# Task statement:
Rewrite the data below, replacing each occurrence of "chart" with "graph" and keeping every other character unchanged.

++++++++

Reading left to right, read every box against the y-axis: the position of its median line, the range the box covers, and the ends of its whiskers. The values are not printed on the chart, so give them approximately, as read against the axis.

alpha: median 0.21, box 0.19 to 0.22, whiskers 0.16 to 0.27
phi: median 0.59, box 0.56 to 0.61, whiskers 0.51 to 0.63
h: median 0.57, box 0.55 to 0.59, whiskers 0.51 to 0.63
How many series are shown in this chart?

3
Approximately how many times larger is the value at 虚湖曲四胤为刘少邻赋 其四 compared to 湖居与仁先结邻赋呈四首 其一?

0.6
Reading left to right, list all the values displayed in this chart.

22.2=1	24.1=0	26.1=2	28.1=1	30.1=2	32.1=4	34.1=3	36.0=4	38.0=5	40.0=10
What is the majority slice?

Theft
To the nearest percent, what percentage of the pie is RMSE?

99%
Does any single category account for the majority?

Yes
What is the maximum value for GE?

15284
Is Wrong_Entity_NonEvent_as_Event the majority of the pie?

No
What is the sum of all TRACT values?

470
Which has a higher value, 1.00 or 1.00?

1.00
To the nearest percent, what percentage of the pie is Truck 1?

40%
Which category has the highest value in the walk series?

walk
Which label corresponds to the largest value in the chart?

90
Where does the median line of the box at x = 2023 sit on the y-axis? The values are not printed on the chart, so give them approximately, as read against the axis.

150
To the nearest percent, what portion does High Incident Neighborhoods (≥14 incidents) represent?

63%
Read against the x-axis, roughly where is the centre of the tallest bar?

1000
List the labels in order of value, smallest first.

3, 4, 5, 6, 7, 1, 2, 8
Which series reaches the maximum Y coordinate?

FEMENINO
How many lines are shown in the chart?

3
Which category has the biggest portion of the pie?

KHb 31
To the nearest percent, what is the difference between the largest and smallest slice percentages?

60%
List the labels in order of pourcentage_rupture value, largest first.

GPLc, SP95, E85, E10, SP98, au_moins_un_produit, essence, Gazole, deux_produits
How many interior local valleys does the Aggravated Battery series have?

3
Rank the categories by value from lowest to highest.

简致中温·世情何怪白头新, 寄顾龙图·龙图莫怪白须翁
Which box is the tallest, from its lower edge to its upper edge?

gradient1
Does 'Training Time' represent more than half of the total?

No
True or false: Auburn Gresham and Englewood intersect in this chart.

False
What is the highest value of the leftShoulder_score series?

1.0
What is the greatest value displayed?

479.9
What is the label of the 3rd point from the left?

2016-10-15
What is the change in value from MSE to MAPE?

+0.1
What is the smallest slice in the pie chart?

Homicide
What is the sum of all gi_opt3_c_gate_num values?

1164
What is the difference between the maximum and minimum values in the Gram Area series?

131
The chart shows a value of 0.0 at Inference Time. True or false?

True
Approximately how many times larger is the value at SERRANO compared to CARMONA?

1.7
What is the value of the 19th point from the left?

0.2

++++++++

# Answer below:
Reading left to right, read every box against the y-axis: the position of its median line, the range the box covers, and the ends of its whiskers. The values are not printed on the graph, so give them approximately, as read against the axis.

alpha: median 0.21, box 0.19 to 0.22, whiskers 0.16 to 0.27
phi: median 0.59, box 0.56 to 0.61, whiskers 0.51 to 0.63
h: median 0.57, box 0.55 to 0.59, whiskers 0.51 to 0.63
How many series are shown in this graph?

3
Approximately how many times larger is the value at 虚湖曲四胤为刘少邻赋 其四 compared to 湖居与仁先结邻赋呈四首 其一?

0.6
Reading left to right, list all the values displayed in this graph.

22.2=1	24.1=0	26.1=2	28.1=1	30.1=2	32.1=4	34.1=3	36.0=4	38.0=5	40.0=10
What is the majority slice?

Theft
To the nearest percent, what percentage of the pie is RMSE?

99%
Does any single category account for the majority?

Yes
What is the maximum value for GE?

15284
Is Wrong_Entity_NonEvent_as_Event the majority of the pie?

No
What is the sum of all TRACT values?

470
Which has a higher value, 1.00 or 1.00?

1.00
To the nearest percent, what percentage of the pie is Truck 1?

40%
Which category has the highest value in the walk series?

walk
Which label corresponds to the largest value in the graph?

90
Where does the median line of the box at x = 2023 sit on the y-axis? The values are not printed on the graph, so give them approximately, as read against the axis.

150
To the nearest percent, what portion does High Incident Neighborhoods (≥14 incidents) represent?

63%
Read against the x-axis, roughly where is the centre of the tallest bar?

1000
List the labels in order of value, smallest first.

3, 4, 5, 6, 7, 1, 2, 8
Which series reaches the maximum Y coordinate?

FEMENINO
How many lines are shown in the graph?

3
Which category has the biggest portion of the pie?

KHb 31
To the nearest percent, what is the difference between the largest and smallest slice percentages?

60%
List the labels in order of pourcentage_rupture value, largest first.

GPLc, SP95, E85, E10, SP98, au_moins_un_produit, essence, Gazole, deux_produits
How many interior local valleys does the Aggravated Battery series have?

3
Rank the categories by value from lowest to highest.

简致中温·世情何怪白头新, 寄顾龙图·龙图莫怪白须翁
Which box is the tallest, from its lower edge to its upper edge?

gradient1
Does 'Training Time' represent more than half of the total?

No
True or false: Auburn Gresham and Englewood intersect in this graph.

False
What is the highest value of the leftShoulder_score series?

1.0
What is the greatest value displayed?

479.9
What is the label of the 3rd point from the left?

2016-10-15
What is the change in value from MSE to MAPE?

+0.1
What is the smallest slice in the pie graph?

Homicide
What is the sum of all gi_opt3_c_gate_num values?

1164
What is the difference between the maximum and minimum values in the Gram Area series?

131
The graph shows a value of 0.0 at Inference Time. True or false?

True
Approximately how many times larger is the value at SERRANO compared to CARMONA?

1.7
What is the value of the 19th point from the left?

0.2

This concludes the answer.